_Records supplied:_
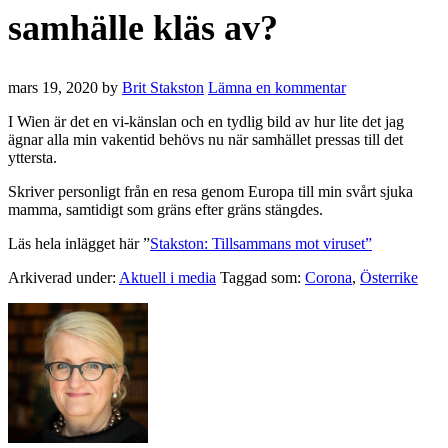
samhälle kläs av?
mars 19, 2020
by
Brit Stakston
Lämna en kommentar
I Wien är det en vi-känslan och en tydlig bild av hur lite det jag
ägnar alla min vakentid behövs nu när samhället pressas till det
yttersta.
Skriver personligt från en resa genom Europa till min svårt sjuka
mamma, samtidigt som gräns efter gräns stängdes.
Läs hela inlägget här ”
Stakston: Tillsammans mot viruset”
Arkiverad under:
Aktuell i media
Taggad som:
Corona
,
Österrike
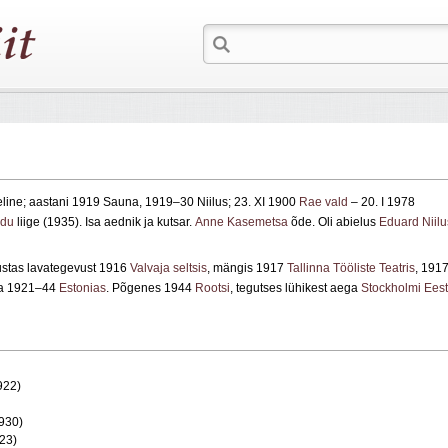
ine; aastani 1919 Sauna, 1919–30 Niilus; 23. XI 1900
Rae vald
– 20. I 1978
idu
liige (1935). Isa aednik ja kutsar.
Anne Kasemetsa
õde. Oli abielus
Eduard Niil
lustas lavategevust 1916
Valvaja seltsis
, mängis 1917
Tallinna Tööliste Teatris
, 191
) ja 1921–44
Estonias
. Põgenes 1944
Rootsi
, tegutses lühikest aega
Stockholmi Eest
922)
1930)
923)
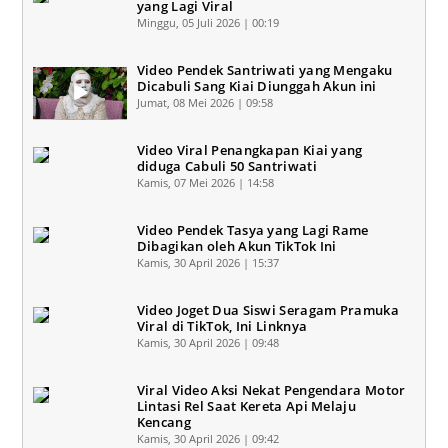
yang Lagi Viral
Minggu, 05 Juli 2026 | 00:19
Video Pendek Santriwati yang Mengaku
Dicabuli Sang Kiai Diunggah Akun ini
Jumat, 08 Mei 2026 | 09:58
Video Viral Penangkapan Kiai yang
diduga Cabuli 50 Santriwati
Kamis, 07 Mei 2026 | 14:58
Video Pendek Tasya yang Lagi Rame
Dibagikan oleh Akun TikTok Ini
Kamis, 30 April 2026 | 15:37
Video Joget Dua Siswi Seragam Pramuka
Viral di TikTok, Ini Linknya
Kamis, 30 April 2026 | 09:48
Viral Video Aksi Nekat Pengendara Motor
Lintasi Rel Saat Kereta Api Melaju
Kencang
Kamis, 30 April 2026 | 09:42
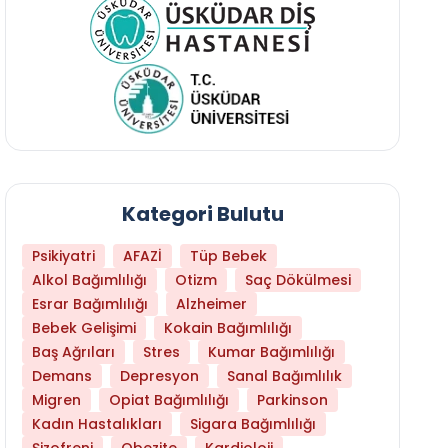
Kategori Bulutu
Psikiyatri
AFAZİ
Tüp Bebek
Alkol Bağımlılığı
Otizm
Saç Dökülmesi
Esrar Bağımlılığı
Alzheimer
Bebek Gelişimi
Kokain Bağımlılığı
Baş Ağrıları
Stres
Kumar Bağımlılığı
Daha Az Protein Tüketmek Yaşlanmayı Yava
Demans
Depresyon
Sanal Bağımlılık
Migren
Opiat Bağımlılığı
Parkinson
Kadın Hastalıkları
Sigara Bağımlılığı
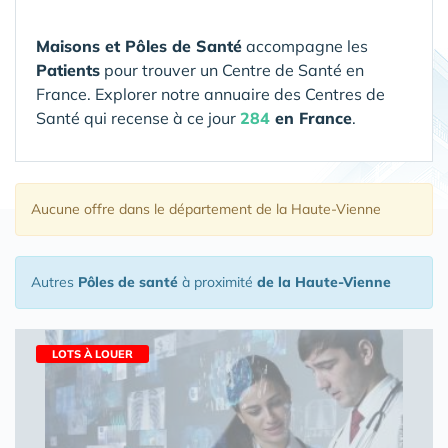
Maisons et Pôles de Santé
accompagne les
Patients
pour trouver un Centre de Santé en
France. Explorer notre annuaire des Centres de
Santé qui recense à ce jour
284
en France
.
Aucune offre
dans le département de la Haute-Vienne
Autres
Pôles de santé
à proximité
de la Haute-Vienne
LOTS À LOUER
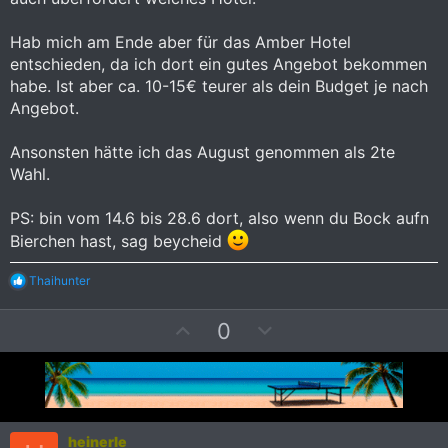
t
t
i
i
Hab mich am Ende aber für das Amber Hotel
m
m
entschieden, da ich dort ein gutes Angebot bekommen
m
m
habe. Ist aber ca. 10-15€ teurer als dein Budget je nach
e
e
Angebot.
Ansonsten hätte ich das August genommen als 2te
Wahl.
PS: bin vom 14.6 bis 28.6 dort, also wenn du Bock aufn
Bierchen hast, sag beycheid
R
Thaihunter
e
a
P
N
0
k
t
o
e
i
s
g
o
i
a
n
e
t
t
n
i
i
:
heinerle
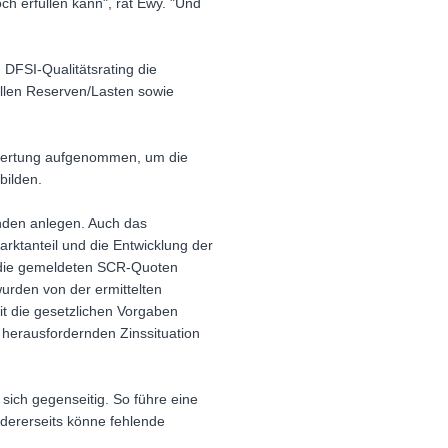
h erfüllen kann", rät Ewy. "Und
 DFSI-Qualitätsrating die
tillen Reserven/Lasten sowie
Bewertung aufgenommen, um die
bilden.
unden anlegen. Auch das
rktanteil und die Entwicklung der
nn die gemeldeten SCR-Quoten
rden von der ermittelten
it die gesetzlichen Vorgaben
 herausfordernden Zinssituation
sich gegenseitig. So führe eine
ndererseits könne fehlende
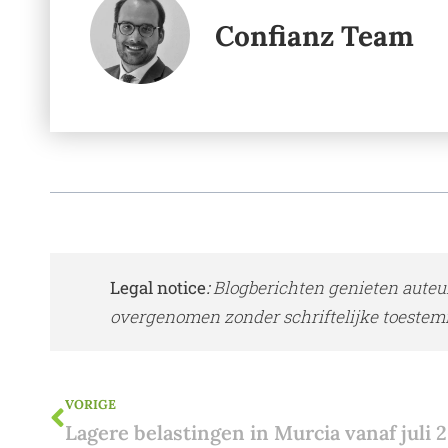
Confianz Team
Legal notice
:
Blogberichten genieten auteu
overgenomen zonder schriftelijke toestem
VORIGE
Lagere belastingen in Murcia vanaf juli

_Work instructions:_
On how many lines above does the word "aber" appear? Answer with that figure only.

_Answer section:_
2